*Extrait du document*.
▼▼▼
Marketing : Patrice Laubignat, « L’idée d’un marketing émotionnel one-shot n’a pas de sens » (EXCLU)

Par Céline Pastezeur - Publié le 17 Sep 2015 à 06:58
L’émotion, vecteur principal de l’efficacité publicitaire ?
En 2015, la notion de marketing émotionnel est sur toutes les lèvres. La rédaction d'Air of melty vous en parle d'ailleurs régulièrement en vous présentant des campagnes qui misent sur les bons ingrédients. Aujourd'hui, Patrice Laubignat, spécialiste du sujet, a accepté de répondre à nos questions pour en savoir toujours plus.

En matière de marketing réussi auprès des jeunes, l’émotion n’est jamais loin. La rédaction d’Air of melty vous le répète depuis des mois, pour s’attacher à une marque, les moins de 30 ans réclament une réelle connexion avec elle, plutôt que des bons plans. Une réelle connexion qui passe par le fait de rire, pleurer ou s’émouvoir aux côtés d’une enseigne. C’est ce que l’on nomme le marketing émotionnel. A ce jeu-là, les jeunes hommes seraient, surprise, plus émotifs que les femmes, comme vient de le montrer une étude. Pour décrypter toujours plus cette tendance du marketing émotionnel, Patrice Laubignat, spécialiste du sujet, auteur de « Tout Savoir sur le Marketing Emotionnel » et Fondateur de LePartenariat, a accepté de répondre à nos questions.

-Air of melty : Avant tout, pouvez-vous vous présenter et expliquer votre travail ?

Patrice Laubignat, auteur de « Tout Savoir sur le Marketing Emotionnel » : Je travaille dans le mode du marketing depuis 25 ans, principalement en agence et pour des grands comptes (produits grand public). je me suis spécialisé dans les partenariats de marque avant de finalement revenir vers une passion : la pédagogie. Je suis donc intervenant en marketing pour plusieurs écoles. De là, est venue l’idée d’un blog pour expliquer ma « vision romantique du marketing », ainsi que le livre consacré au marketing émotionnel. Il s’agissait d’une vraie envie de partager des convictions et des rencontres. Une envie de donner de soi.
▲▲▲
*Données d'entrée*.
▼▼▼
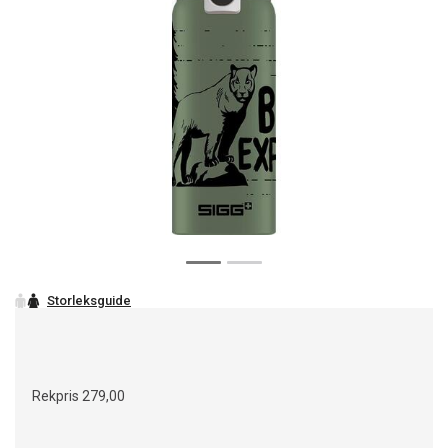
Rekpris
279,00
▲▲▲
*Tâche à réaliser*.
Reproduisez à l'identique le passage de l'entretien sur le marketing émotionnel qui commence aux mots « Marketing : Patrice » et s'arrête après « savoir toujours plus. ».

*Exercice corrigé*.
Marketing : Patrice Laubignat, « L’idée d’un marketing émotionnel one-shot n’a pas de sens » (EXCLU)

Par Céline Pastezeur - Publié le 17 Sep 2015 à 06:58
L’émotion, vecteur principal de l’efficacité publicitaire ?
En 2015, la notion de marketing émotionnel est sur toutes les lèvres. La rédaction d'Air of melty vous en parle d'ailleurs régulièrement en vous présentant des campagnes qui misent sur les bons ingrédients. Aujourd'hui, Patrice Laubignat, spécialiste du sujet, a accepté de répondre à nos questions pour en savoir toujours plus.